Open montallban opened 4 years ago
I worked through this tutorial on q learning. Then I figured out discretization on my own and solved the cart pole problem. I then adapted this for MountainCart. I believe at some point i changed the Q learning algorithm to what we learned in class as the implementation from that tutorial wasn't working for mountain cart.
Sorry about the readability, I just pushed the code I was playing around with and haven't made it human readable. I'll go back through and clean the code up.
As for changing this to implement eligibility traces, you would need to change the train() method to use eligibility traces instead of raw q learning, and maybe also change the .evaluate() method if eligibility traces change more than just the q table.
Here's some vaguely pseudo code of the train method.
def train(self):
streak = 0
max_iterations = 10000
loop while episodes are less than max or conditions are met
update hyperperameters
reset gym ai state
run the simulation until complete
# save the old state
angle_old, velocity_old = angle, velocity
# either do something random or do the models best predicted action
if random.uniform(0, 1) < self.epsilon:
action = self.env.action_space.sample() # Explore action space
else:
action = np.argmax(self.q_table[angle_old][velocity_old]) # Exploit learned values
# run the simulation
next_state, reward, done, info = self.env.step(action)
# convert the continueous state data to discrete data
angle, velocity = self.bin_data(next_state)
# update the q learning model
next_max = np.max(self.q_table[angle][velocity_new])

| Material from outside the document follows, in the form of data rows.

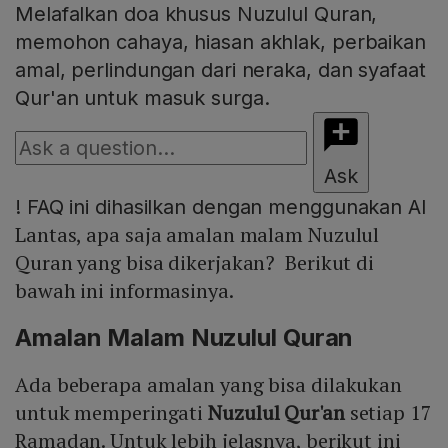
Melafalkan doa khusus Nuzulul Quran,
memohon cahaya, hiasan akhlak, perbaikan
amal, perlindungan dari neraka, dan syafaat
Qur'an untuk masuk surga.
Ask
!
FAQ ini dihasilkan dengan menggunakan AI
Lantas, apa saja amalan malam Nuzulul
Quran yang bisa dikerjakan? Berikut di
bawah ini informasinya.
Amalan Malam Nuzulul Quran
Ada beberapa amalan yang bisa dilakukan
untuk memperingati
Nuzulul Qur'an
setiap 17
Ramadan. Untuk lebih jelasnya, berikut ini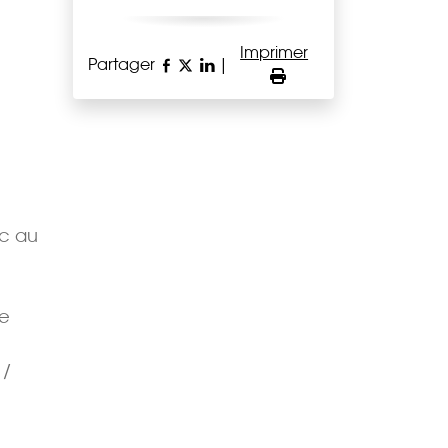
Imprimer
Partager
|
ec au
de
 /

old_value = self.q_table[angle_old][velocity_old][action]
self.q_table[angle_old][velocity_old][action] += self.alpha * (reward + self.gamma * next_max - old_value)
# get ready for next loop
state = next_state
epochs += 1
# The rest of the code are arbitrary conditions that signal the model is trained
# I was playing around with them and these conditions seem to yield good results most of the time
# Feel free to play around with this as much as youd like
if epochs < 130:
streak += 1
else:
streak = 0
if streak > 2:
print("Found Streak at Episode: " + str(episode))
break
if epochs < 100:
print("Optimal Detected")
# break
# Print progress bar and then add data to graph
if episode % (max_iterations / 10) == 0:
# print("Training " + str(i / max_iterations * 100) + "% Complete.")
pass
self.convergence_graph.append(epochs)
Have you done something like this before? I'm trying to understand it and see what it's doing. The comments are a bit sparse so it hasn't been exactly easy. Perhaps you can lead me through at some point? What will I have to change in order to implement eligibility traces?
Edit: Really, I think just seeing the pseudocode would help.